1. Defining your personal goal
This is the most obvious and the most difficult part of the course, helping each person answer “What do you want to achieve?” This part of the course helps people think through and articulate their objectives. Everyone shares their goal with their peer group and discusses it, often asking “Why?” in an effort to ensure the goal will lead to greater engagement and fulfillment.
“Defining your purpose” proved too abstract and frustrating for most people. We quickly made adjustments (that I wrote about here) to help people shrink the change and gain confidence in applying new ideas and skills.
2. “Leading with generosity” and the basics of building relationships
Perhaps Ferrazzi’s greatest contribution has been to reframe how people think of networking. To make it less about point-to-point transactions and more about leading with generosity to a broad, diverse set of people who can help you reach your goal. This section includes content on generosity, authenticity, and intimacy while also providing techniques and exercises to put those concepts in an enterprise context.

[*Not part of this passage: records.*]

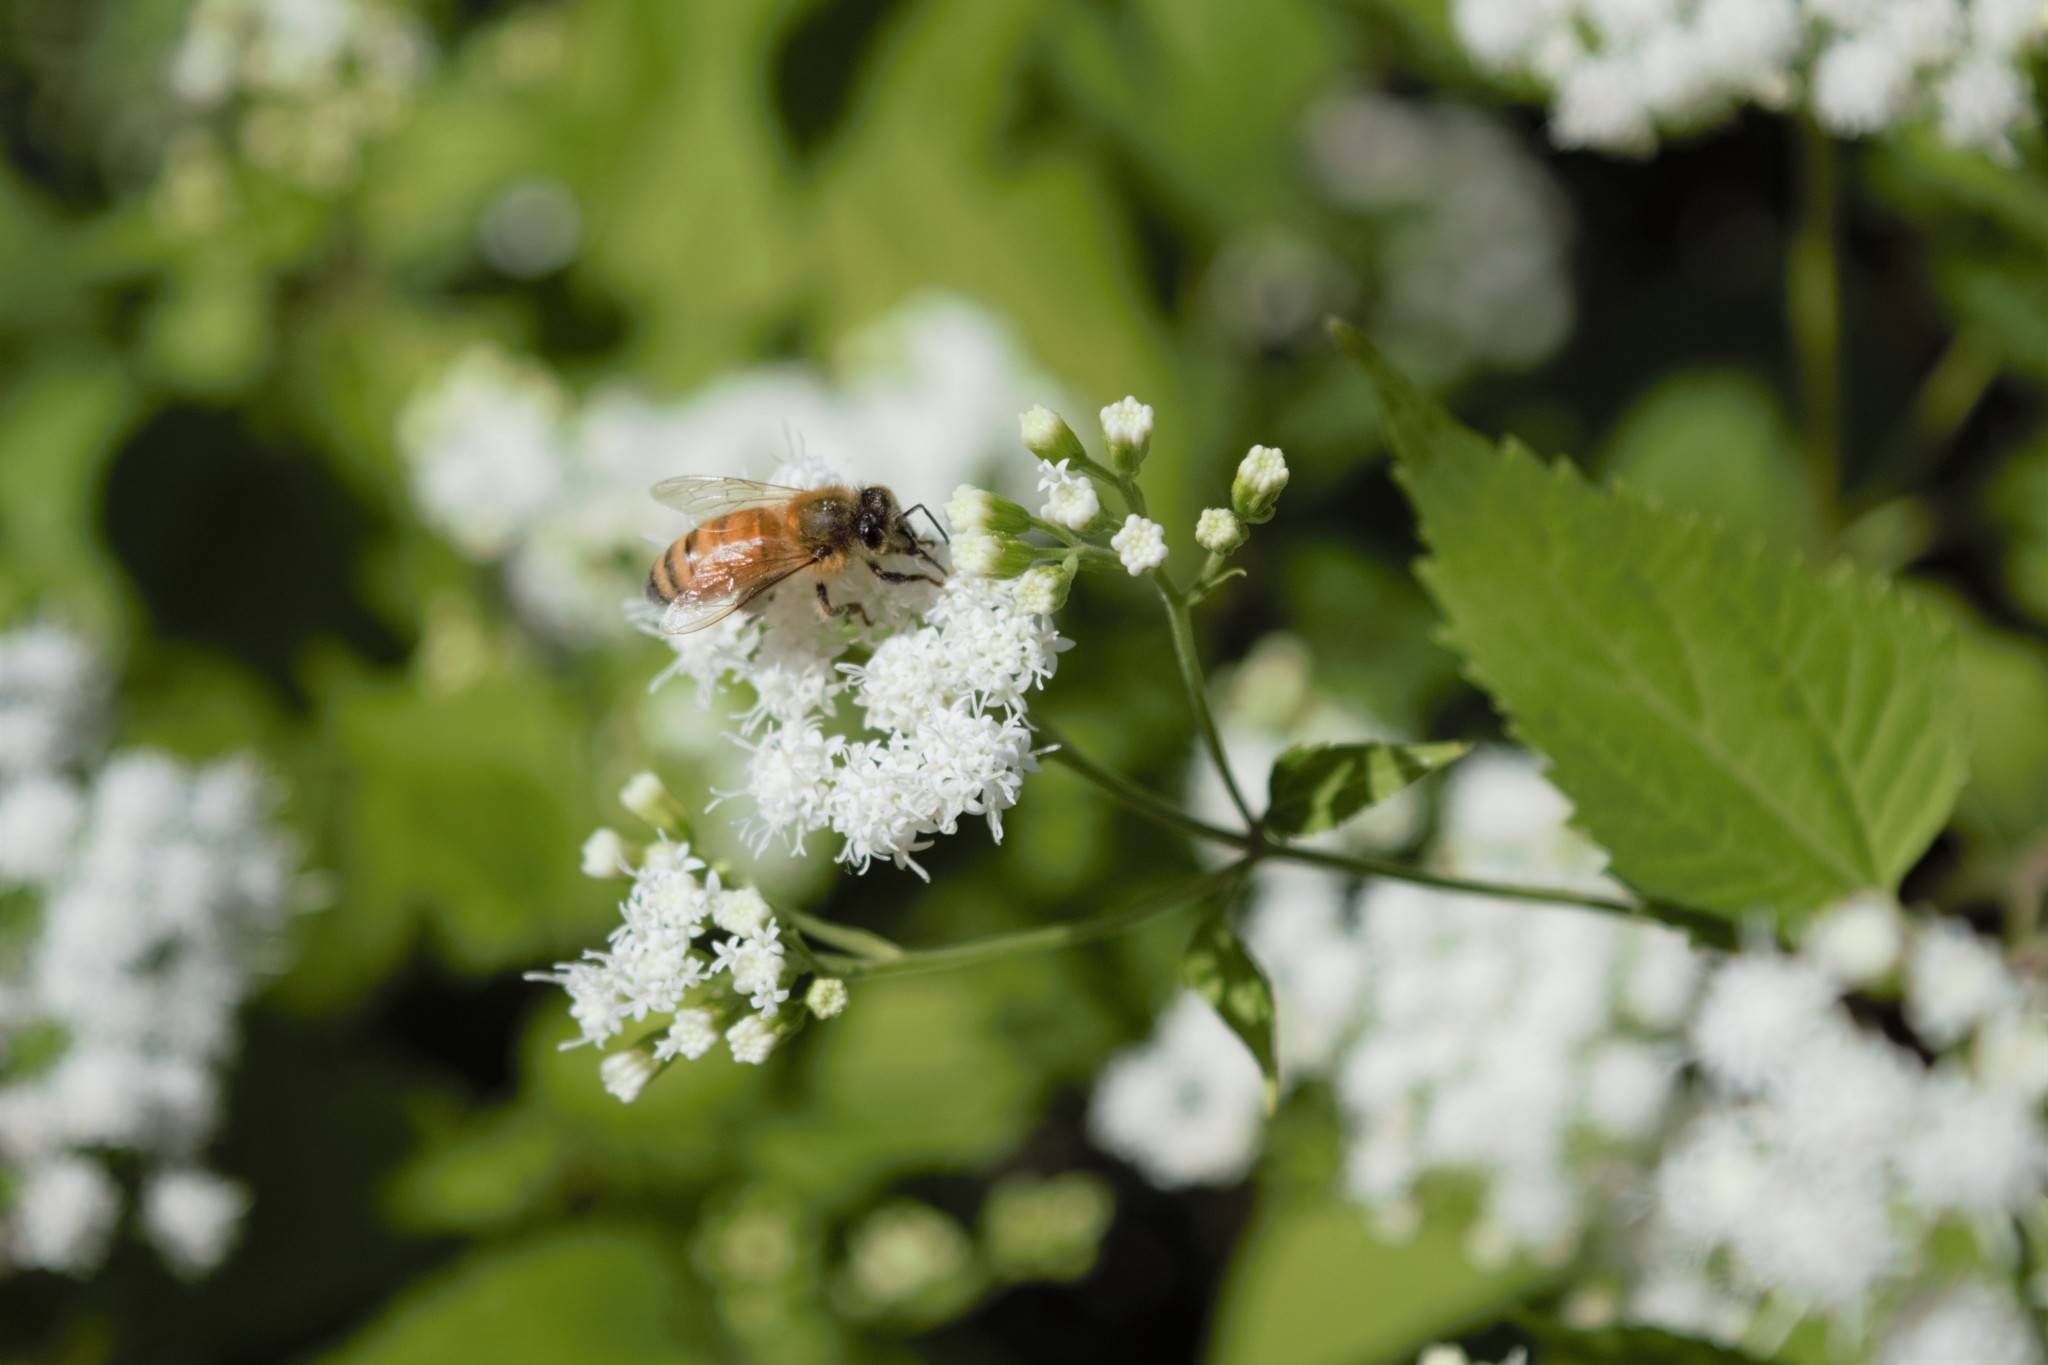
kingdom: Animalia
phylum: Arthropoda
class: Insecta
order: Hymenoptera
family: Apidae
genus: Apis
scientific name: Apis mellifera
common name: Honey bee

This worked very well. We talked about 5 mindsets – Generosity, Vulnerability, Authenticity, Intimacy, and Empathy. “Leading with generosity” was an approach that resonated with everyone.
3. Listing your assets
To lead with generosity, you need to have something to give. And most people think too narrowly about what they have to give, thereby limiting their interactions. Again, Ferrazzi reframes how people understand the full range of value they can bring to another person. In this part of the course, everyone develops a comprehensive inventory of what they have to offer to others.
4. Your relationship action plan
Armed with a clear sense of purpose, an understanding of how to approach people, and an inventory of what you have to offer, the next step is to identify who can help you – both the kinds of people and specific individuals. You’re not trying to get anything specific from each person other than a closer relationship through authentic, generous behavior. (Again, this is the genius of Ferrazzi.)
The idea is that the sum of these actions over a broad, diverse network will lead to a set of closer relationships that are fulfilling in and of themselves while also yielding more opportunities.
These sections were straightforward and worked well. If I would change anything, I’d shorten them and make more room for the other areas and for in-class implementation of the exercises.
5. Using social platforms
So far, all of this has very little to do with technology. Dale Carnegie could have taught this course in 1936. The last section of the course is to teach people how to use modern social tools and practices. The key difference is that these tools make it easy to publish and get feedback from a wide audience in a public way. Based on all that information, the technology makes it easier to scale the activities in the previous section, to find many more people and to many more opportunities.